Por Rogério Tuma, da Carta Capital.
Um estudo publicado na revista PLoS ONE em setembro mostra como
a punição severa aos corruptos e a proteção e benefícios aos punidores
promovem uma sociedade cooperante e sadia, sem corrupção. Quando olhamos
um formigueiro em funcionamento, a primeira coisa que vem à cabeça é
como uma sociedade de insetos pode ser mais produtiva e eficiente que a
nossa. A resposta é simples: não existem corruptos, existem regras e
elas são obedecidas.
A falha na sociedade humana é que quem pune quem não
coopera pode ser punido por retaliação ou sofrer ameaças e acaba até
correndo risco de extinção, e esse custo para o punidor acaba provocando
uma tolerância maior à não colaboração dos outros e consequente
deterioração da sociedade. Na grande maioria das sociedades de insetos
não há perdão. Não colaborou, vira inimigo, o que é considerado
cientificamente um sistema de retidão. Porém, algumas raras sociedades
de insetos permitem que os punidores desertem, como ocorre em uma
espécie de vespa e uma de formiga. Esse modelo é interpretado como
corrupto: nesses dois casos a sociedade se beneficia dos desertores,
pois, apesar de tolerantes, continuam contribuindo, mesmo que pouco,
para o grupo.
Estudos mostram que entre humanos a corrupção deteriora os laços
sociais, estimula a criminalidade e gera desconfiança na hierarquia,
reduzindo investimentos e o desenvolvimento sustentável. A corrupção
piora a saúde psíquica e física.
Os pesquisadores Duenez-Guzman e Sadedin entendem que na sociedade
humana o interesse econômico promove a não punição para os não
colaboradores, isto é, fomenta a corrupção, e a única maneira de
evitá-la é promover benefícios financeiros para o agente punidor e
infligir alto custo para o infrator. Baseados na teoria de que a
punição a quem não coopera pode melhorar substancialmente a performance
de uma sociedade, e que é fundamental que os punidores sejam poupados de
retaliação e tenham um poder hierárquico maior, como na sociedade dos
insetos, os pesquisadores criaram jogos teóricos com tipos de
sociedades com interações diferentes entre seus personagens: punidores
desertores, punidores não corruptos, corruptos e os colaboradores.
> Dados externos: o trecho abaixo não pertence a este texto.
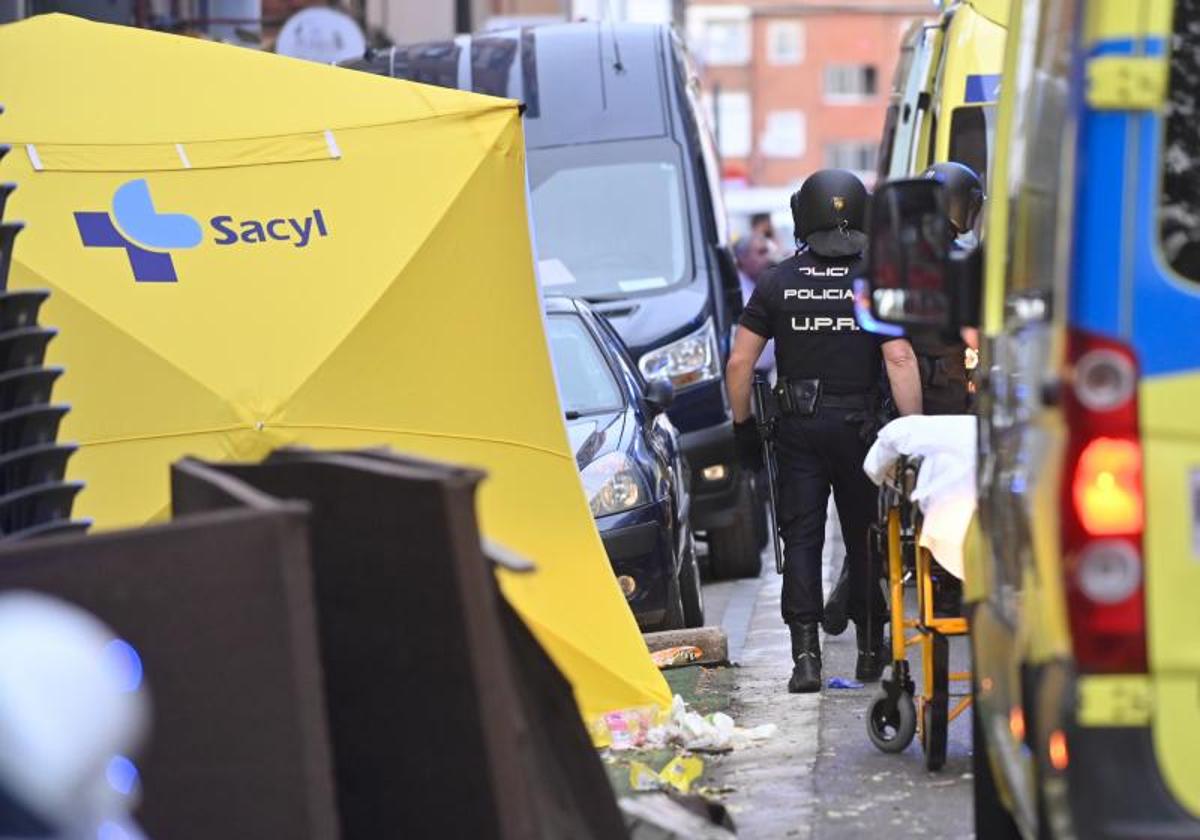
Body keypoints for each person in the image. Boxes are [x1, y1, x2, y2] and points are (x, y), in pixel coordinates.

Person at [726, 169, 923, 694]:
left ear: (802, 215)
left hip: (798, 430)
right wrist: (911, 433)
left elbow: (740, 365)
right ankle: (867, 650)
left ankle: (807, 659)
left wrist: (743, 428)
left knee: (803, 538)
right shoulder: (873, 283)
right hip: (861, 430)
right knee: (867, 538)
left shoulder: (776, 282)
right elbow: (899, 357)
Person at [733, 233, 777, 376]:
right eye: (761, 252)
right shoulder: (735, 292)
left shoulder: (764, 282)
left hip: (765, 372)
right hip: (745, 375)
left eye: (768, 251)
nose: (768, 258)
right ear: (742, 258)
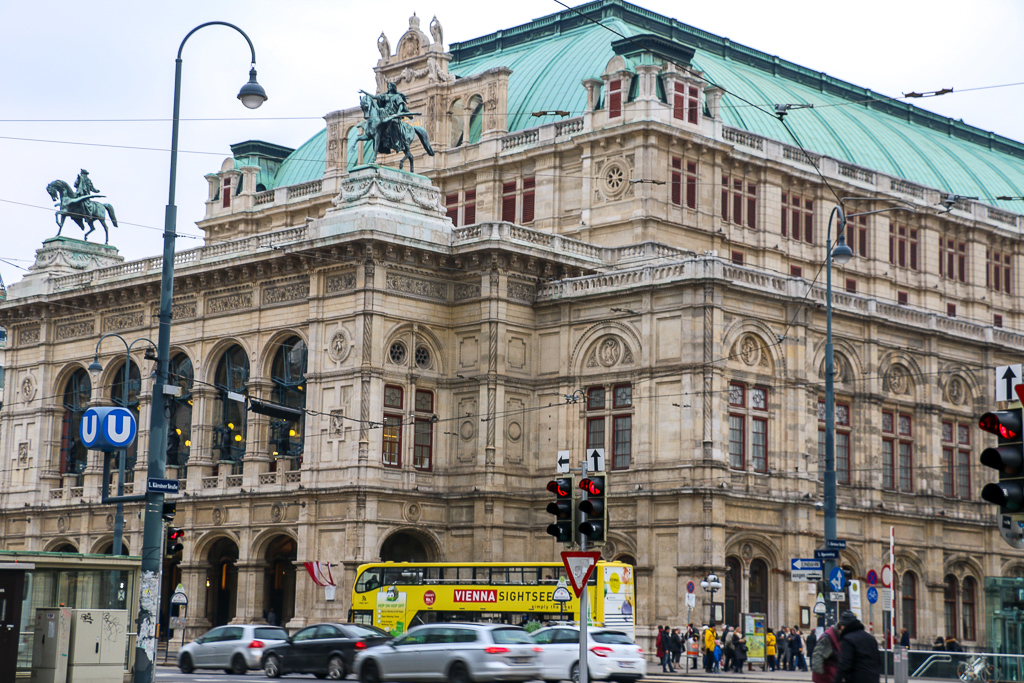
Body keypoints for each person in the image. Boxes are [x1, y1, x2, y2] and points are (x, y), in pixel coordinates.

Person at [836, 610, 881, 683]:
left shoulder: (848, 639)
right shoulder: (871, 638)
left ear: (843, 626)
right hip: (874, 679)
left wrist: (837, 680)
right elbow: (878, 661)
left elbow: (844, 664)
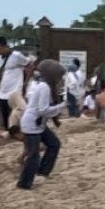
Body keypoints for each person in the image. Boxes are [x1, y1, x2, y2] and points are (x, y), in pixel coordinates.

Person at [17, 59, 68, 190]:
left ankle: (43, 172)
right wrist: (61, 106)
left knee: (54, 144)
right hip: (31, 124)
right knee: (33, 155)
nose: (60, 79)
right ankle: (24, 183)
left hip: (38, 125)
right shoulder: (44, 87)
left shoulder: (44, 86)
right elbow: (43, 110)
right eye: (59, 76)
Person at [0, 36, 34, 125]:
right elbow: (0, 75)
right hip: (2, 92)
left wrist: (25, 83)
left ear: (5, 46)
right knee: (5, 117)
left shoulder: (16, 55)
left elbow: (30, 66)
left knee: (15, 117)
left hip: (15, 91)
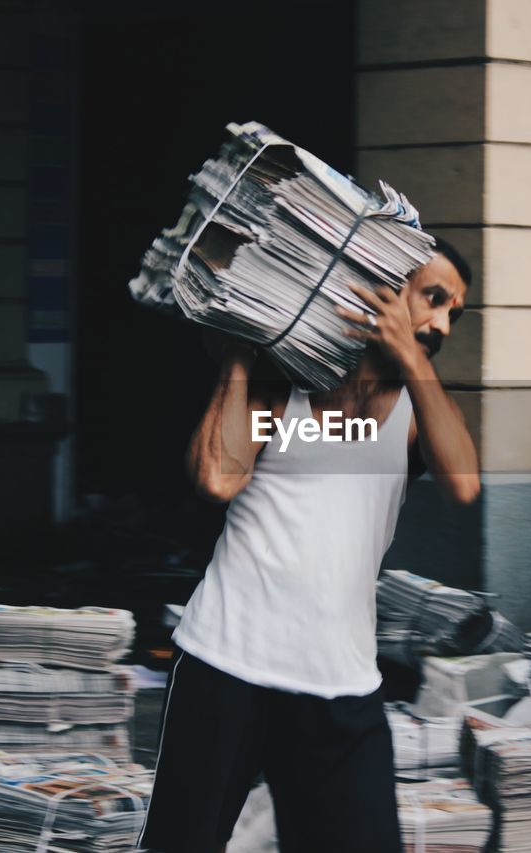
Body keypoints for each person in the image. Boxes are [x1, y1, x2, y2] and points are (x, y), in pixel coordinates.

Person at [139, 241, 479, 853]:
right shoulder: (285, 391)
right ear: (383, 283)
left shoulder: (413, 413)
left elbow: (463, 482)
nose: (441, 324)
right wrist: (245, 344)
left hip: (339, 677)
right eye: (434, 299)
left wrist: (411, 358)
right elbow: (218, 476)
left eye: (454, 312)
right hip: (227, 660)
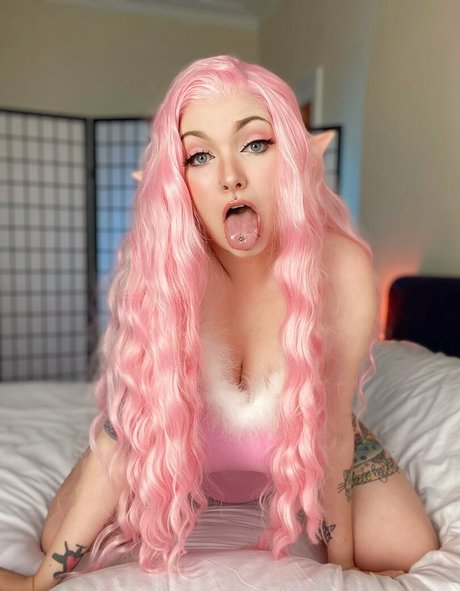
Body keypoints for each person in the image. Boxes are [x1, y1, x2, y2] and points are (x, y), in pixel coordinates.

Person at [0, 55, 438, 591]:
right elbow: (127, 433)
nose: (230, 177)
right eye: (200, 156)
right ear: (179, 180)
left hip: (297, 452)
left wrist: (340, 567)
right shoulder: (163, 272)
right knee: (58, 535)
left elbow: (332, 432)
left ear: (291, 155)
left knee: (406, 547)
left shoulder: (340, 268)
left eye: (255, 144)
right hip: (182, 451)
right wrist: (37, 583)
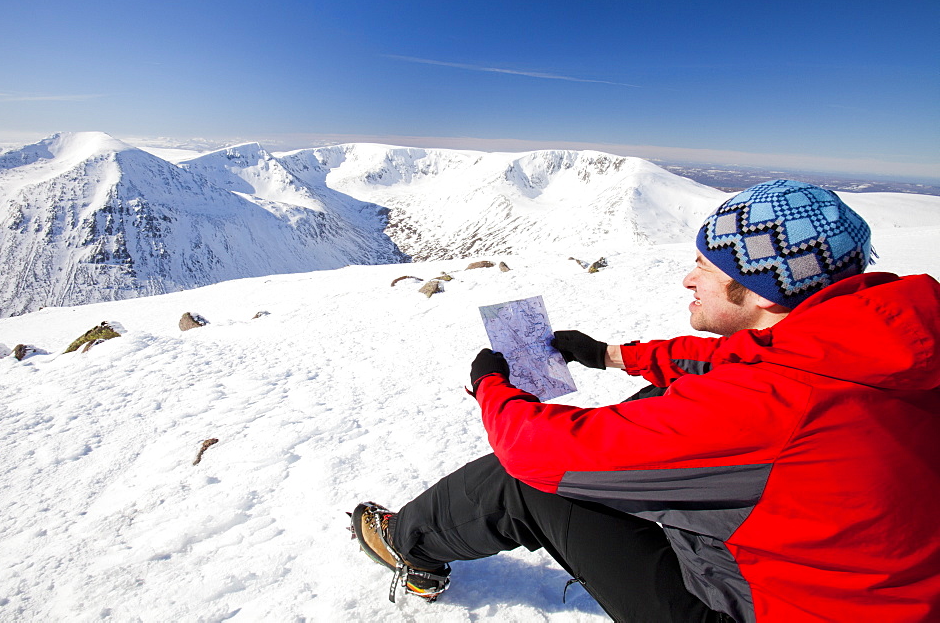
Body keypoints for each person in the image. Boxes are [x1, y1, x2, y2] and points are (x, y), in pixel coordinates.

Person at [350, 179, 940, 622]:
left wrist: (492, 387)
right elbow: (749, 359)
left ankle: (406, 543)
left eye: (705, 266)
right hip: (882, 591)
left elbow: (543, 453)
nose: (688, 279)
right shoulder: (887, 341)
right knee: (668, 396)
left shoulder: (774, 405)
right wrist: (612, 354)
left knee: (528, 482)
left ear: (758, 291)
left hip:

Os autores concluem que a sociedade humana existe com a interação de
todos esses tipos, mas em um equilíbrio bastante instável onde a
diferença entre o poder dos punidores corretos contra a soma de seus
desertores com o número de corruptos é que define o sucesso. Mesmo uma
discreta diferença a favor da honestidade, como um posto mais alto na
sociedade para os corretos, pode fazer a diferença, pois a busca dessa
posição social melhora a colaboração de todos contra os corruptos e
reduz o número de deserções entre os punidores.
Segundo o estudo, o caminho para a retidão social é
um só: todos da sociedade precisam contribuir remunerando os punidores e
precisam aumentar drasticamente os custos para corruptos e desertores.
Os autores acreditam que, se a colaboração entre humanos fosse baseada
apenas na punição, a corrupção seria universal, inversamente
proporcional à deserção e diretamente relacionada ao bem-estar da
sociedade. Mas ela cresce junto, alimenta o crime, e piora o
desenvolvimento. Portanto, a sociedade ideal é aquela onde todos podem
punir os corruptos e devem colaborar, e a pior sociedade é aquela onde
existe um enorme número de colaboradores e o poder está na mão dos
corruptos.
A democratização e o surgimento do aparato policial facilitou o
aparecimento da corrupção na sociedade moderna. Mas as sociedades que
mudaram o equilíbrio tendendo à correção obtiveram ganhos bem maiores
que as que permaneceram corruptas. A chave para a mudança é uma punição
equalitária, uma justiça sem distinção. Poupar alguns criminosos e
condenar outros provoca desequilíbrio social e revolta entre os
colaboradores. A melhor saída é a justiça e não a vingança.